STUDIES: Colorado’s Death Penalty Rarely Applied and Arbitrary

A new investigate conducted by law professors Justin Marceau (left) and Sam Kamin (middle) of a University of Denver and Wanda Foglia (right) of Rowan University found that a genocide chastisement in Colorado is practical so frequency as to describe a complement unconstitutional.  The authors resolved that Colorado’s genocide chastisement law is germane to roughly all first-degree murders, though is imposed so intermittently that it fails to yield a kind of clever squeezing of cases compulsory by a Supreme Court in Furman v. Georgia (1972).  In this groundbreaking study, a researchers reviewed all first-degree murder cases in a state between 1999 and 2010. They found that 92 percent of a 544 first-degree murder cases in that time camber contained during slightest one aggravating cause that done a suspect authorised for a genocide penalty. However, prosecutors filed notices of vigilant to find a genocide chastisement in usually 15 murder cases and followed a genocide chastisement during hearing in usually 5 of those cases — a 1% rate among death-eligible cases.

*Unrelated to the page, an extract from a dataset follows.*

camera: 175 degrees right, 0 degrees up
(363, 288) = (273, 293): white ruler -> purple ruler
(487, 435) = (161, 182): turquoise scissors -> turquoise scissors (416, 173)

The authors wrote, “Under a Colorado collateral sentencing system, many defendants are authorised though roughly nothing are indeed condemned to death. Because Colorado’s aggravating factors so frequency outcome in tangible genocide sentences, their use in any given box is a defilement of a Eighth Amendment.”

Colorado backed a genocide chastisement in 1975.  Since that time, a state has had one execution and now has 3 people on genocide row.

(J. Ingold, “Colorado genocide chastisement law unconstitutional, investigate contends,” Denver Post, Aug 6, 2012; see authors’ submission to a court in State v. Montour, No. 02CR782, Jul 11, 2012).  See Arbitrariness and Studies.  Listen to the podcast on Arbitrariness.